元プロ野球選手の江夏豊氏。最多勝利2度、最優秀防御率1度など数多くのタイトルを獲得しているが、中でも目を引くのは最多奪三振ではないだろうか…。当時連盟表彰はなかったものの、ルーキーイヤーの1967年から6年連続でマークしており、鈴木啓示氏と並ぶ最長タイ記録。68年には、シーズン401奪三振という日本記録も樹立している。この年、その過程として、故・稲尾和久氏が61年に記録したシーズン「353奪三振」を塗り替えているのだが、その偉業達成の相手が、世界のホームラン王、王貞治氏からだと言うから驚きだ。
江夏氏が、主に広島で活躍した元プロ野球選手、高橋慶彦氏のYouTubeチャンネル〈カープよしひこチャンネル〉に出演。

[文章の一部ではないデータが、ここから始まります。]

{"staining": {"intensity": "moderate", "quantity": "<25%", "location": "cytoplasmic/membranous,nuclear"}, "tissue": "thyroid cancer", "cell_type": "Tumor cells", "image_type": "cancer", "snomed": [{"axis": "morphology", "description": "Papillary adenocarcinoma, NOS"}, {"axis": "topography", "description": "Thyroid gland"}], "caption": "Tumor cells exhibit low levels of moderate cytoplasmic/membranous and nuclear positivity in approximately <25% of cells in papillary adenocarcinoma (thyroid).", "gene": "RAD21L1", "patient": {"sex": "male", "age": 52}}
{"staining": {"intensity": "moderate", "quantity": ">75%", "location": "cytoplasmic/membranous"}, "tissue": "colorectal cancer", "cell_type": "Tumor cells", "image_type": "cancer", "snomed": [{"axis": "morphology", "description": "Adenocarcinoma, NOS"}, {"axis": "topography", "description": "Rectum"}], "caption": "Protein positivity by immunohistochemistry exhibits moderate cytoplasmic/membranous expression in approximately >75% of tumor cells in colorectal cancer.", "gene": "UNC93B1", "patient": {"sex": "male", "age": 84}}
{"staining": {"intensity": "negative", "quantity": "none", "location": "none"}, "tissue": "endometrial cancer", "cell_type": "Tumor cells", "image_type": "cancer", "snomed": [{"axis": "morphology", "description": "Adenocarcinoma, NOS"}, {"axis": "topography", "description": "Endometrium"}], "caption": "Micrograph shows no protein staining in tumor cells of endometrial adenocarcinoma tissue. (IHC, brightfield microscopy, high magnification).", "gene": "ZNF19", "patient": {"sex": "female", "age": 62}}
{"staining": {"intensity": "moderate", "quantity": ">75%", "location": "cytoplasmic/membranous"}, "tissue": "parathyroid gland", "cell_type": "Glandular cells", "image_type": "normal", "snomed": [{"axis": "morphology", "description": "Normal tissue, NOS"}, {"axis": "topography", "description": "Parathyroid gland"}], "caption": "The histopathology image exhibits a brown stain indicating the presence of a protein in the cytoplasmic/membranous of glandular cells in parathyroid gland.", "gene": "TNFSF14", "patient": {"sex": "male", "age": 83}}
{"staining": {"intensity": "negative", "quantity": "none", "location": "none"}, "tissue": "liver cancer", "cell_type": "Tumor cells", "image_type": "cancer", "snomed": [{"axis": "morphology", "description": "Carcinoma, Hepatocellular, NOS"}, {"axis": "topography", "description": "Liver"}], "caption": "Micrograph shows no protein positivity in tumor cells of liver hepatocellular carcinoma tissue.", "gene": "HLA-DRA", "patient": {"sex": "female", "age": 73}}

同チャンネルの6月2日付けで公開された〈【王貞治】江夏豊vs王貞治!奪三振記録をかけた戦い!王さんから記録となる三振を取りたかった江夏さん【高橋慶彦】【カープ】〉を観ると、「353三振」を王氏相手に奪取した江夏氏は「新記録達成」とばかりに意気揚々とベンチに戻ったが、まだタイ記録であることを捕手の辻恭彦氏から指摘を受けた。
「計算もできないバカ」と、自身をヤユしてスタジオの笑いを誘ったが、江夏氏の傑物たるゆえんは、その後の打者をあえて凡打させ、改めて王氏との対戦で連続三振を決め、「354」の新記録を塗り替えた点だ。江夏氏は2500三振の節目も79年5月11日に王氏から奪っており、「今でこそ868本(本塁打)打って『世界の王』ですけど、当時はまだ『日本の王』やったんですよね」と語る江夏氏。
…と言うことは、王氏を記録の節目に意識していなければ、もっと三振の山を築けていたということ。いやはや江夏氏の無双ぶりに恐れ入る回だった。